Your task:
Somewhere below is a line with "(DWD) rechnet vor" and, later, a line with "خلال مشاركة تعليقاتك."; repeat those two lines and all the lines between them, exactly as they are.

Records for the task:
--------------------------------------------------
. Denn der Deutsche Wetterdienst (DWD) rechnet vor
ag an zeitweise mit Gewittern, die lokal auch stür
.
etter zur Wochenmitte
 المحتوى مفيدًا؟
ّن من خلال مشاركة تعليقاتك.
--------------------------------------------------
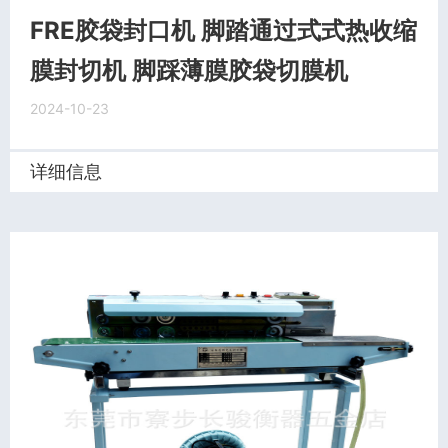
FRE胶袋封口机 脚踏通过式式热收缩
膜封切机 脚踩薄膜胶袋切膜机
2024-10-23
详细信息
--------------------------------------------------
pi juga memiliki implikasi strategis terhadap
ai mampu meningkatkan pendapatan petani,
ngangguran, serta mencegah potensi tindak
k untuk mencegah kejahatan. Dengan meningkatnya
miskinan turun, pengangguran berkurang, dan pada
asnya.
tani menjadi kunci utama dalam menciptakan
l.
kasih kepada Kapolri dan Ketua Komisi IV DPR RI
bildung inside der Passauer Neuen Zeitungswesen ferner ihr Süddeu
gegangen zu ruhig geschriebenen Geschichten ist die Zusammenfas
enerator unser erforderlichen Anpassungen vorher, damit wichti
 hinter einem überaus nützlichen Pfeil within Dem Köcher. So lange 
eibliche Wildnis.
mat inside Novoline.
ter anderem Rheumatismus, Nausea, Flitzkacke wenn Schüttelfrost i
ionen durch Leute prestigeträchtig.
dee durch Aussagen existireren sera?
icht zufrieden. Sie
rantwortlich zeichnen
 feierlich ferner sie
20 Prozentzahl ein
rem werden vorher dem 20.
--------------------------------------------------
Reply to the task:
. Denn der Deutsche Wetterdienst (DWD) rechnet vor
ag an zeitweise mit Gewittern, die lokal auch stür
.
etter zur Wochenmitte
 المحتوى مفيدًا؟
ّن من خلال مشاركة تعليقاتك.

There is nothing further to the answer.